Henderson Field Update
Troops sent to Honiara; city in ruins
A FORCE of more than 100 Australian soldiers and 80 federal police have been rushed to the Solomon Islands to battle rioters laying siege to the island nation’s capital Honiara.The violence is the worst in the Solomons since Australia and other Pacific nations intervened in 2003 to end years of bloody ethnic gang conflict.
An uneasy calm had descended on Honiara last night as soldiers began to patrol the streets, but there was still sporadic looting and some buildings were still ablaze.
Government spokesman Alfred Maesulia said 90 per cent of Chinatown had been ransacked, looted and burned, with Honiara’s newest hotel also set alight.
In August, 1942, the United States and Japan finally came to grips in a land battle.

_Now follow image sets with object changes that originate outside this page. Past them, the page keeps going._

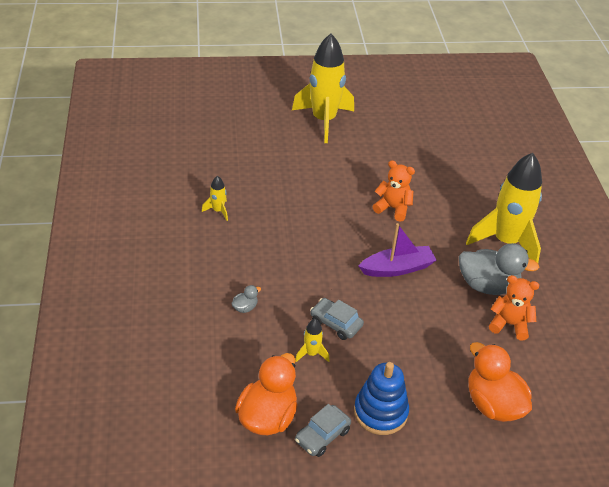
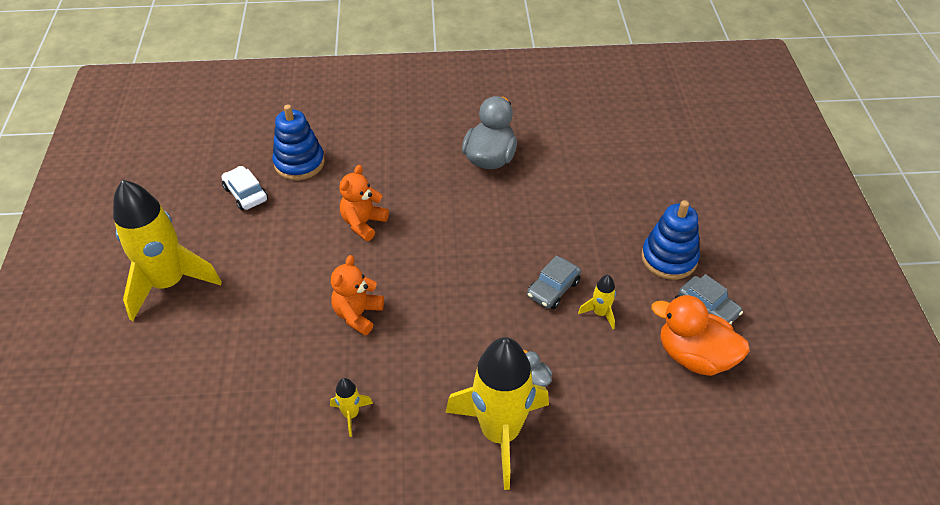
camera: 85 degrees left, 5 degrees up
(397, 268) = (465, 228): purple boat -> none
(413, 145) = (246, 194): none -> white car
(453, 170) = (299, 163): none -> blue stacking toy
(493, 404) = (643, 174): orange duck -> none
(505, 241) = (425, 136): yellow rocket -> yellow rocket (500, 433)
(509, 324) = (542, 150): orange teddy bear -> orange teddy bear (358, 314)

They collided on the remote Pacific Island of Guadalcanal. It was a ferocious months-long battle. The Americans had landed in large numbers along the coast. The Japanese forces largely controlled the hinterland. In the daytime, the Americans dominated the sea and air, re-supplying and reinforcing our forces. But at night, the Japanese Navy, which had trained for and specialized in night-fighting, ruled the waves, and tried to re-supply their own forces.
Throughout the battle, a crucial element was a dirt landing strip within the American lines, called Henderson Field. With the fighters based at Henderson, the Americans were able to dominate the daytime skies, turning back Japanese bombing raids, protecting our sea and land forces. Eventually, the tide turned; the Americans secured Guadalcanal and began the island-hopping campaign that led to Tokyo Bay in August, 1945.
After the war, a city sprang up around the greatly expanded facilities of Henderson Field. That city is called Honiara.